Shippy agrees. “This study also brings value to the array companies, in that now they have access to a thoroughly characterized baseline data set on all major expression profiling platforms. Array companies will be better able to further advance their products, through assay and platform modifications, which should mature the technology even further.
“The study also shows that data-analysis methods make a difference,” Wolber also cautions. “This study explored only a subset of many possible analysis methods, so the first choice you might make, based on the initial publications, might not be the best. However, the data is now freely available to the public and should drive future improvements in data analysis.”
Affymetrix (www.affymetrix.com) also participated in this joint effort. “The study was designed to demonstrate that by practicing good scientific methods in the laboratory, one can obtain tight, reproducible data,” says Janet Warrington, vp, emerging markets and molecular diagnostics R&D.
Warrington notes that the samples that were used in the study are probably now the most well-characterized RNA libraries, by microarray and RT-PCR assay, commercially available.
“No standard controls or guidelines per se resulted from this study,” Warrington says. “But hopefully, it will contribute to a better understanding of the important decisions that one makes in designing and executing an experiment. It is important to choose the appropriate algorithm or algorithms that correspond with the experimental question that one is trying to address.
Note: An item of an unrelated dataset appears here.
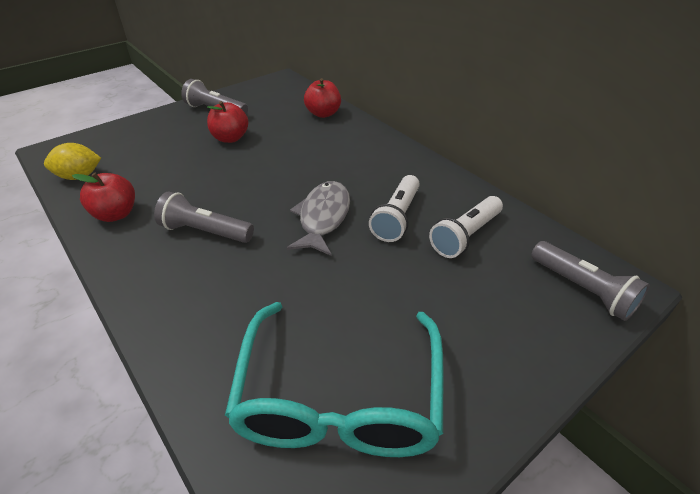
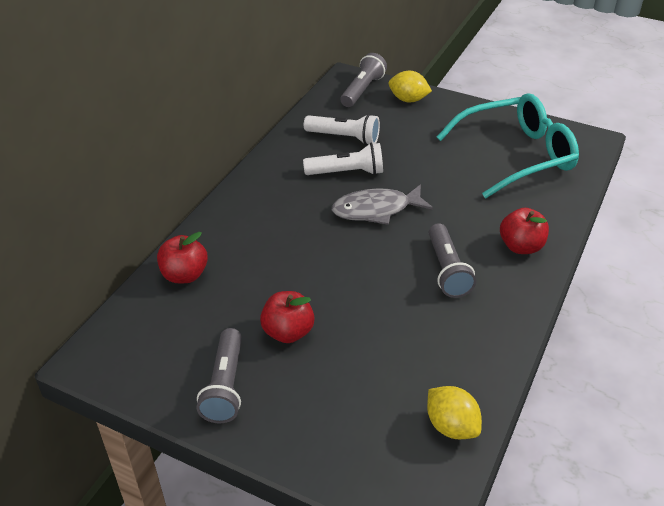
camera: 115 degrees left, 0 degrees up
(116, 214) = (476, 345): red apple -> red apple (521, 246)
(544, 331) = (408, 100): none -> yellow lemon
“We hope that the results will build confidence that when scientists design adequately powered experiments, use good laboratory practices, and select and implement algorithms carefully that they will obtain highly reproducible, robust results,” Warrington concludes. “Strong scientific methods are required to generate good results.”
The biggest winner in the MAQC Project, Shippy notes, was the scientific community. “With this project, we have raised the profile of microarray technology, we have received the FDA stamp of approval, and now we are fully positioned to advance this field. In the short term, we’ve created the data set, the RNA material, and, of course, the papers. Personally, the most enjoyable aspect for me was working with the best and the brightest minds in the scientific field to provide novel ideas on how to handle and interpret microarray data.”
Another short-term gain is the ability to now assess performance of the platforms. “Normalization plays a critical role for successful microarray experiments,” Shippy adds. “And now we know that all of the microarray platforms are viable.”
“Scientists will try out the recommendations of the consortium in their microarray studies,” Goodsaid notes. “We will then know what the long-term impact of these recommendations will be.”